Here's an example of downloading all state-level data from the medianage
dataset.
$ censusdatadownloader medianage states
You can specify the download directory with --data-dir
.
$ censusdatadownloader --data-dir ./my-special-folder/ medianage states
And you can change the year you download with --year
.
$ censusdatadownloader --year 2010 medianage states
That's it. Mix and match tables and subcommands to get whatever you need.
You can also download tables from Python scripts. Import the class of the processed table you wish to retrieve and pass in your API key. Then call one of the download methods.
This example brings in all state-level data from the medianhouseholdincomeblack dataset.
>>> from census_data_downloader.tables import MedianHouseholdIncomeBlackDownloader
>>> downloader = MedianHouseholdIncomeBlackDownloader('<YOUR KEY>')
>>> downloader.download_states()
You can specify the data directory and the years by passing in the data_dir
and years
keyword arguments.
>>> downloader = MedianHouseholdIncomeBlackDownloader('<YOUR KEY>', data_dir='./', years=2016)
>>> downloader.download_states()
A gallery of graphics powered by our data is available on Observable.
The Los Angeles Times used this library for an analysis of Census undercounts on Native American reservations.

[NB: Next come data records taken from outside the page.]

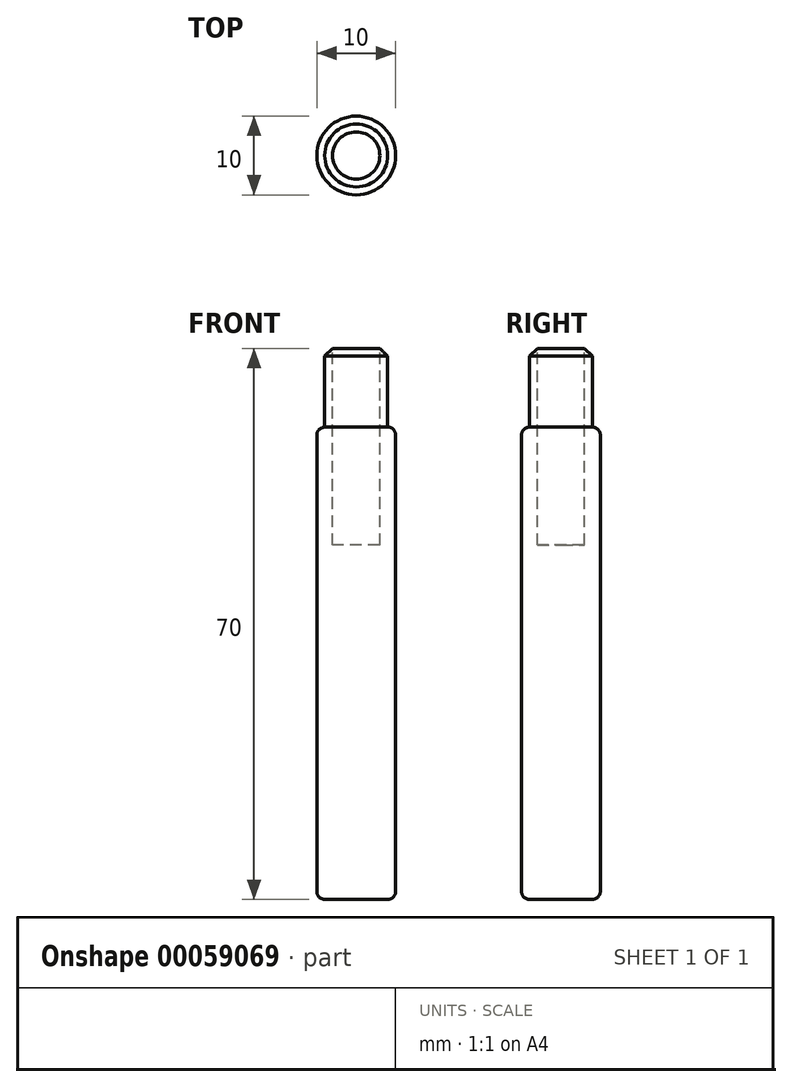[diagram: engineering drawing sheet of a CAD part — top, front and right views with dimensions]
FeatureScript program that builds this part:
annotation { "Feature Type Name" : "Feature", "Feature Type Description" : "" }
export const myFeature = defineFeature(function(context is Context, id is Id, definition is map)
    precondition{}
    {
        {
            var Q0;
            Q0=qCreatedBy(makeId("Top.planeOp"),FACE);
            var sketch = newSketch(context, id + "F0", { "sketchPlane" : qUnion([Q0])});
            skCircle(sketch, "E0", {"center": v(0, 0) * mm, "radius": 5 * mm});
            skSolve(sketch);
        }
        {
            var Q0;
            Q0 = qSketchRegion(id + "F0", true);
            extrude(context, id + "F1", {"entities" : qUnion([Q0]), "depth" : 50 * mm});
        }
        {
            var Q0;
            Q0=makeQuery(id+"F1.opExtrude","CAP_EDGE",EDGE,{"disambiguationData":[OSD([sQuery(id+"F0.wireOp",EDGE,"E0")])],"isStart":true});
            fillet(context, id + "F2", {"entities" : qUnion([Q0]), "radius" : 1 * mm, "tangentPropagation" : true, "allowEdgeOverflow" : false});
        }
        {
            var Q0;
            Q0=makeQuery(id+"F1.opExtrude","CAP_FACE",FACE,{"disambiguationData":[OSD([sQuery(id+"F0.wireOp",EDGE,"E0")])],"isStart":false});
            extrude(context, id + "F3", {"entities" : qUnion([Q0]), "operationType" : NewBodyOperationType.ADD, "depth" : 10 * mm});
        }
        {
            var Q0;
            Q0=makeQuery(id+"F3.opExtrude","CAP_EDGE",EDGE,{"disambiguationData":[OSD([sQuery(id+"F0.wireOp",EDGE,"E0")])],"isStart":false});
            fillet(context, id + "F4", {"entities" : qUnion([Q0]), "radius" : 1 * mm, "tangentPropagation" : true, "allowEdgeOverflow" : false});
        }
        {
            var Q0;
            Q0=makeQuery(id+"F3.opExtrude","CAP_FACE",FACE,{"disambiguationData":[OSD([sQuery(id+"F0.wireOp",EDGE,"E0")])],"isStart":false});
            var sketch = newSketch(context, id + "F5", { "sketchPlane" : qUnion([Q0])});
            skSolve(sketch);
        }
        {
            var Q0;
            {var subQ0=sQuery(id+"F0.wireOp",EDGE,"E0");Q0=makeQuery(id+"F5.imprint","IMPRINT",FACE,{"disambiguationData":[TD([[makeQuery(id+"F5.imprint","IMPRINT",EDGE,{"derivedFrom":makeQuery(id+"F4.opFillet","BLEND_EDGE",EDGE,{"blendedFrom":[makeQuery(id+"F3.opExtrude","CAP_EDGE",EDGE,{"disambiguationData":[OSD([subQ0])],"isStart":false}),makeQuery(id+"F3.opExtrude","CAP_FACE",FACE,{"disambiguationData":[OSD([subQ0])],"isStart":false})],"blendedInto":[makeQuery(id+"F3.opExtrude","CAP_FACE",FACE,{"disambiguationData":[OSD([subQ0])],"isStart":false})]})}),1.0]])]});}
            extrude(context, id + "F6", {"entities" : qUnion([Q0]), "depth" : 10 * mm});
        }
        {
            var Q0;
            Q0=makeQuery(id+"F6.opExtrude","CAP_EDGE",EDGE,{"disambiguationData":[OSD([sQuery(id+"F0.wireOp",EDGE,"E0")])],"isStart":false});
            chamfer(context, id + "F7", {"entities" : qUnion([Q0]), "width" : 1 * mm, "tangentPropagation" : true});
        }
        {
            var Q0;
            Q0=makeQuery(id+"F6.opExtrude","CAP_FACE",FACE,{"disambiguationData":[OSD([sQuery(id+"F0.wireOp",EDGE,"E0")])],"isStart":false});
            extrude(context, id + "F8", {"entities" : qUnion([Q0]), "oppositeDirection" : true, "depth" : 25 * mm});
        }
    });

The code that powers it is available as an open-source computational notebook.
Subclass our downloader and provided it with its required inputs.
import collections
from census_data_downloader.core.tables import BaseTableConfig
from census_data_downloader.core.decorators import register
@register
class MedianHouseholdIncomeDownloader(BaseTableConfig):
PROCESSED_TABLE_NAME = "medianhouseholdincome" # Your humanized table name
UNIVERSE = "households" # The universe value for this table
RAW_TABLE_NAME = 'B19013' # The id of the source table
RAW_FIELD_CROSSWALK = collections.OrderedDict({
# A crosswalk between the raw field name and our humanized field name.
"001": "median"
})
Add it to the imports in the __init__.py
file and it's good to go.
The command-line interface is implemented using Click and setuptools. To install it locally for development inside your virtual environment, run the following installation command, as prescribed by the Click documentation.
$ pip install --editable .
That's it. If you make some good ones, please consider submitting them as pull requests so everyone can benefit.